Although the V100 and H100 whitepapers do not state this explicitly, I assume they likely use a similar organization.

From the profiler documentation and my measurements, my current understanding is:

FBP = one memory controller + several L2 slices

What I measured is:

  • V100: device__attribute_fbp_count = 8, device__attribute_num_l2s_per_fbp = 8

  • A100: seemingly 8 FBPs, each with 10 L2 slices

So at least from the profiler’s point of view, FBP seems to be a partition consisting of one controller plus a group of L2 slices.

However, I cannot make sense of FBPA.

The profiler documentation says:

fbpa: The FrameBuffer Partition is a memory controller which sits between
the level 2 cache (LTC) and the DRAM.

I also see fbpa__* metrics. On V100, for example:

  • fbpa__dram_sectors.avg.peak_sustained = 2

  • fbpa__dram_sectors.sum.peak_sustained = 32

And since sum / avg = 16, this seems to imply there are 16 fbpa instances.

That suggests something like:

  • 8 FBPs

  • 2 FBPAs per FBP

This seems consistent with older P100 documentation mentioning 1 FBP = 2 FBPAs, but I still do not know what FBPA actually corresponds to in hardware.

I also have a bandwidth-related question.

V100 uses 4 × HBM2, 32 channels.
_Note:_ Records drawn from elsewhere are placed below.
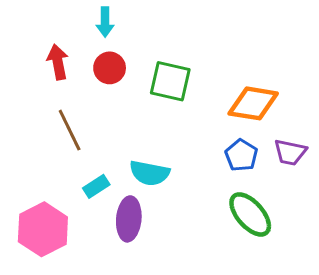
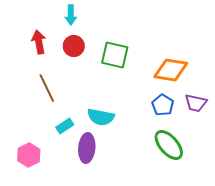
pink hexagon: (43, 229) -> (29, 155), size x0.7

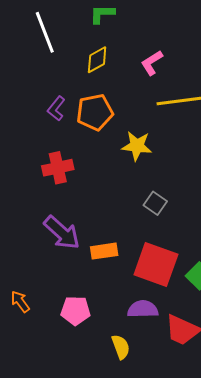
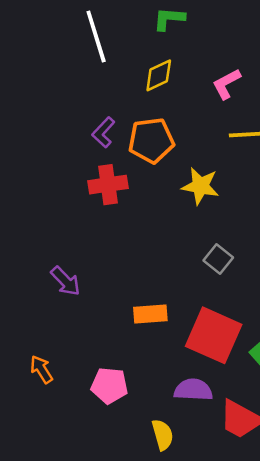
red cross: (58, 168) -> (108, 185), moved
purple arrow: (62, 233) -> (66, 281), moved, size x0.7

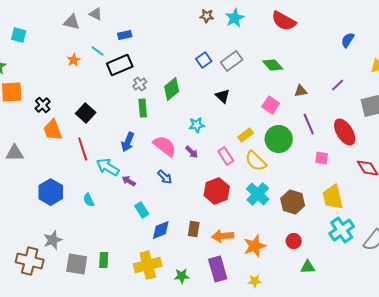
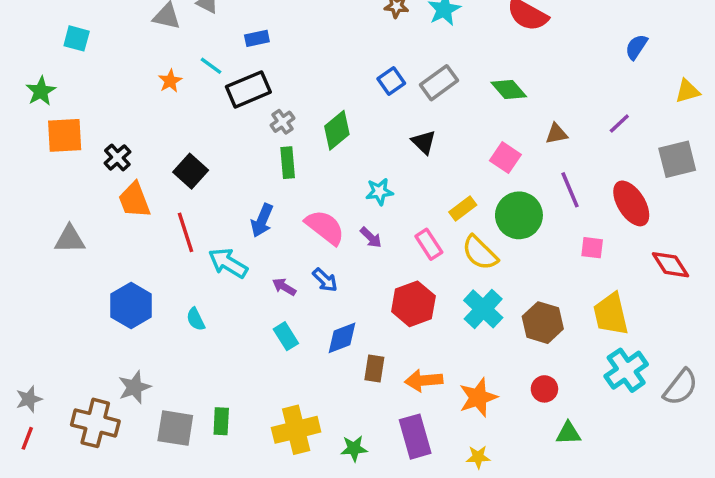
purple arrow: (129, 181) -> (284, 287), moved
blue diamond: (161, 230) -> (342, 338), moved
If we think about the path between DRAM and the memory controllers, then a theoretical peak of 32 sectors/cycle seems reasonable.

But if fbpa is an on-chip entity, I would expect it to run in a higher clock domain than DRAM. In that case, why does fbpa__dram_sectors.sum.peak_sustained also show a peak of exactly 32 sectors/cycle? That part does not make sense to me.

My questions are:

  1. What exactly are FBP and FBPA?

  2. Is it reasonable to interpret FBP as one memory controller plus several L2 slices?
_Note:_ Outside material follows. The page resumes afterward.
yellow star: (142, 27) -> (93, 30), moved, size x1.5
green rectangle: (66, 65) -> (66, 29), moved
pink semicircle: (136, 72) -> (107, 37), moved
  3. What is the relationship between FBPA, FBP, and the memory controller?

  4. Why does fbpa__dram_sectors on V100 also show a peak limit of 32 sectors/cycle?
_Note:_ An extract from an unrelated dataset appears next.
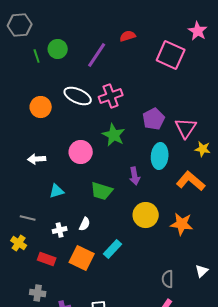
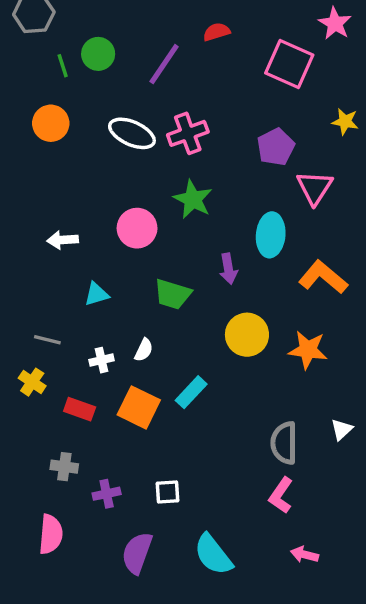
orange circle: (41, 107) -> (51, 123), moved
purple pentagon: (154, 119) -> (276, 147), moved
yellow star: (203, 149) -> (345, 122), moved
gray semicircle: (168, 279) -> (284, 443), size x1.4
Please!! I need help, thank you guys!

Please refer the “Metrics Guide->Units” section in 2. Profiling Guide — NsightCompute 13.2 documentation

fbpa: The FrameBuffer Partition is a memory controller which sits between the level 2 cache (LTC) and the DRAM. The number of FBPAs varies across GPUs.

The FBP, Frame Buffer Partition, is a primary building blocks of NVIDIA GPUs along with GPC, General (or Graphics) Processing Cluster. The FBP contains:

  • LTCs - L2 cache cluster that contain
    • LTSs - L2 cache slices (primary unit observed for L2)
  • FBPAs - Frame Buffer Partitions (memory controller side)
    • DRAM - Memory Controller - that are the memory controllers covering channels and pseudo channels.
  • LTCs connect to FBPAs
  • LTSs connect to FBSPs

Wider memory systems such as HBM memory have more FBPA and DRAM units to handle the number of channels and pseudo channels.

The FBP is not in the same clock domain as GDDR or HBM memory. This is key to understanding the metrics as some GPUs do not support single pass (observe all unit instances) at the FBSP (memory controller) level so metrics are collected on the interface between LTS and FBPA.

Metrics prefixed with dram__ are collected at the memory controller and dram__cycles_elapsed is in terms of the memory frequency (or 1/2 the memory frequency). Where possible use dram__. If dram__ are not available then dramc__ metrics are the best option; however, these are likely in the wrong clock domain. The metrics will show correct sectors but may not show correct .avg.pct_of_peak_sustained_elapsed as dramc (really part of fbpa not the actually memory controller) is in a different clock that may not be a multiple of the memory clock resulting in a lower pct than probably if measured in the memory clock.